Mushroom Swiss Portobello Burger

If you have been around awhile you know our love for a good Portobello Burger! Mushrooms on mushrooms is always a good idea!

Prep Time: 25 minutes

Cook Time: 25-30 minutes

Serving Size: 2

Truffle Aioli Ingredients

  • 1/2 Cup Mayo

  • 1 Tsp. EVOO White Truffle Oil

  • 1/2 Tsp Salt

  • 1/2 Tsp. Pepper

  • 1/2 Tsp. Garlic Powder

Burger Ingredients

  • 2 Calabrese Buns

  • 2 Portobello Mushrooms, stems removed

  • 2 Slices Swiss Cheese

  • 1 Cup White Mushrooms, sliced

  • 1/4 Cup Red Onion, chopped

  • 1/4-1/2 Cup Arugula

  • 1-2 Tsp. Worchestershire Sauce

  • 1-2 Tsp. Olive Oil

  • 1-2 Tsp. Soy Sauce

  • 1 Tsp. Salt

  • 1 Tsp. Pepper

  • 1 Tsp. Garlic Powder

Directions

  • Combine the aioli ingredients in a small dish, cover and allow to sit in the fridge at least 1 hour.

  • Lay the portobellos gills up in a large container and combine the Worcestershire, soy sauce, salt, olive oil, pepper and garlic powder together in a measuring glass. Drizzle the mixture overtop of the gills, cover the container and allow to sit in the fridge for a minimum of 1 hour.

  • When you are ready to begin cooking, preheat BBQ to about 350F-400F degrees.

  • Lay the mushrooms on the BBQ tops down and allow to cook, really working to get some grill marks on the tops of them.

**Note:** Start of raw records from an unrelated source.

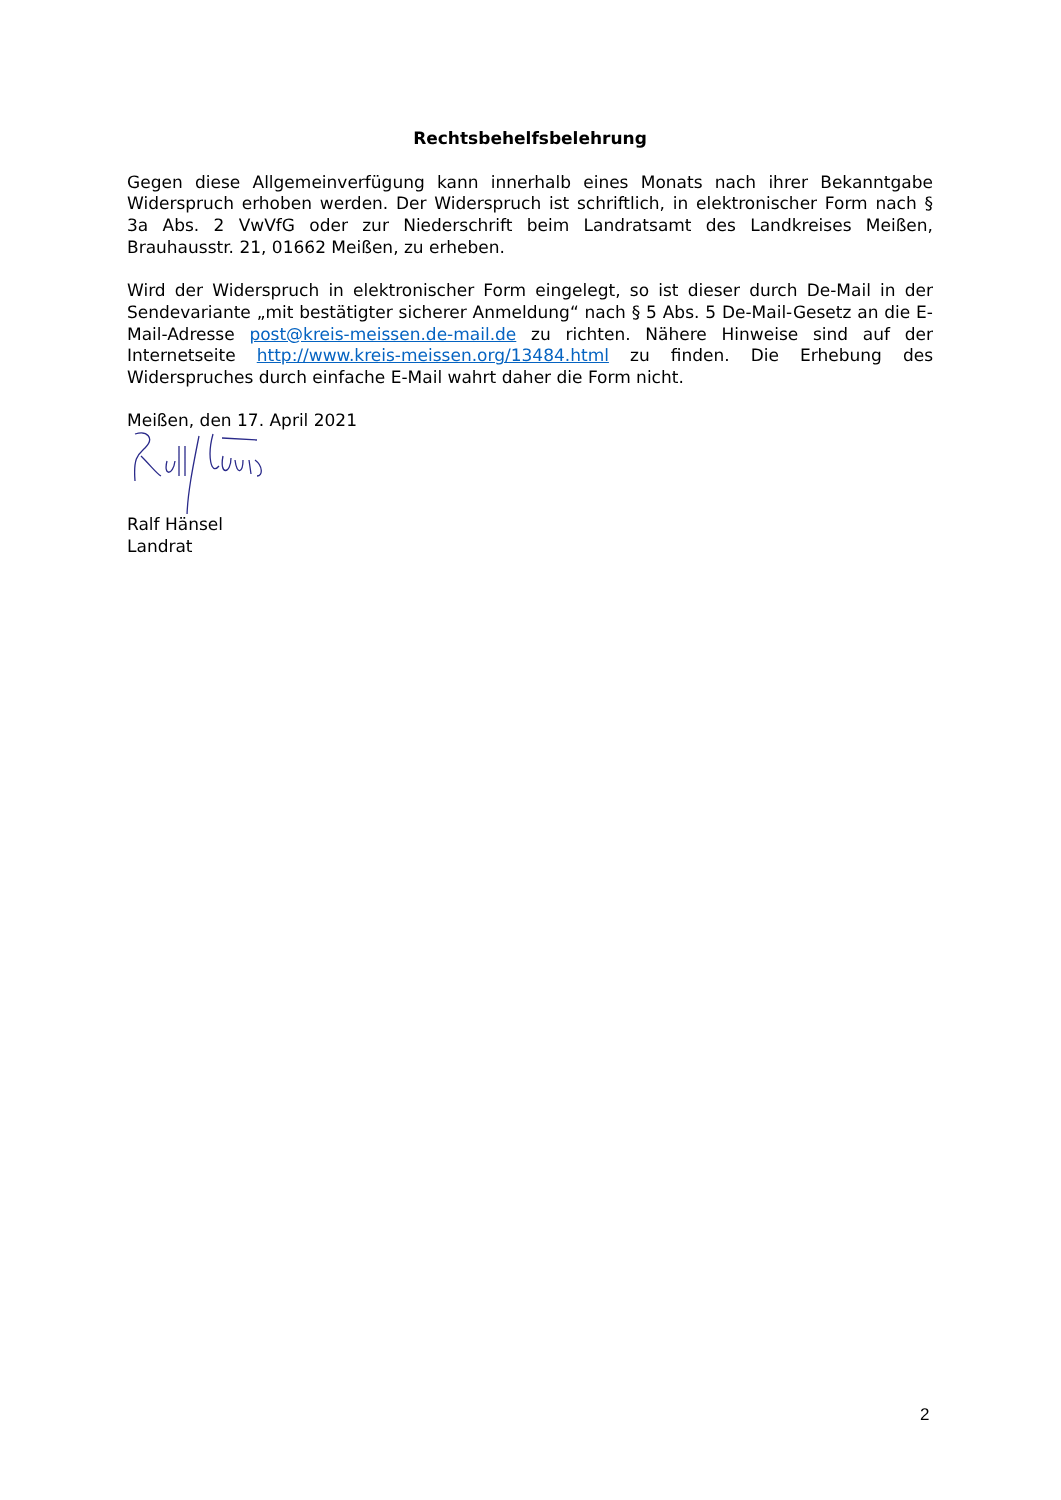Rechtsbehelfsbelehrung
Gegen diese Allgemeinverfügung kann innerhalb eines Monats nach ihrer Bekanntgabe Widerspruch erhoben werden. Der Widerspruch ist schriftlich, in elektronischer Form nach § 3a Abs. 2 VwVfG oder zur Niederschrift beim Landratsamt des Landkreises Meißen, Brauhausstr. 21, 01662 Meißen, zu erheben.
Wird der Widerspruch in elektronischer Form eingelegt, so ist dieser durch De-Mail in der Sendevariante „mit bestätigter sicherer Anmeldung“ nach § 5 Abs. 5 De-Mail-Gesetz an die E-Mail-Adresse post@kreis-meissen.de-mail.de zu richten. Nähere Hinweise sind auf der Internetseite http://www.kreis-meissen.org/13484.html zu finden. Die Erhebung des Widerspruches durch einfache E-Mail wahrt daher die Form nicht.
Meißen, den 17. April 2021
Ralf Hänsel
Landrat
2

Cook for about 10-12 minutes, then flip and cook another 4-5.

  • While the portobellos are cooking, combine the white mushrooms, onions and margarine in a pan and saute over medium heat. Add in a little salt, pepper, garlic powder, soy sauce and Worcestershire sauce also and saute until fully cooked.

  • Add the cheese slices to the top of each portobello mushroom when there is about 2 minutes left in the cooking process.

  • While the mushrooms are cooking you can lightly butter the buns and lay on the top rack of your BBQ to brown.

  • Dress your bun starting with the truffle aioli on both sides then add arugula to the bottom bun, the portobello with the melted cheese and then the sauted mushrooms & onions. Serve with our Truffle Parm Potato Wedges.